Anybody watch SpaceX pretty much recreate the first flight of the Soviet N1 moon rocket today?
I think so many engines eventually quit they lost roll control and then pitch too. It was an epic explosion when range safety blew it up.
We were just having a discussion of that here at work earlier, and the N1 analogy seems pretty apt.
Brett
p.s. for those who don't know what Steve was referring to, the SpaceX "SuperHeavy" is quite reminiscent of the Soviet N-1 "Moon Rocket" booster that failed in all 4 attempts. The large number of small engines were used to control the attitude/angle by differential throttling - you want to tilt it one way, you reduce the thrust of the engines on the side you want to lean towards. If an engine fails, you turn off the engine on the other side that corresponds to it, to keep it balanced. Not surprisingly, using Soviet-era techniques, this didn't work, and was a causative factor in the failures, including a pad explosion that is claimed to be the largest non-nuclear explosion in human history.
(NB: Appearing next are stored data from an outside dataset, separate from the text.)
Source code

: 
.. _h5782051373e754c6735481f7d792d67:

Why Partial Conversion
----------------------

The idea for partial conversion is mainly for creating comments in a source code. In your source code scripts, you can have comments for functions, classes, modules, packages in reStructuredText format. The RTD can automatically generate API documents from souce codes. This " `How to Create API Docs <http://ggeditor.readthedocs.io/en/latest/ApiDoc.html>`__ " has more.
I am not entirely sure how SuperHeavy works, but it was very clear right from the launch that several of the engines never fired, and I am not sure if others were turned off on purpose, or failed later. It did manage to remain stable through the boost, but depending on who you talk to, failed to separate the second stage and tried to do the return maneuver with the upper stage attached. What was very surprising to me was that the stack seemed to survive going sideways a 7000 feet/second and 22 miles for a long time before range safety, an onboard abort, or it broke up and exploded. We did see what appeared to be a fuel leak from the second stage, presumably from buckling under the aerodynamic loads.
I know people as SpaceX but they aren't working on boosters.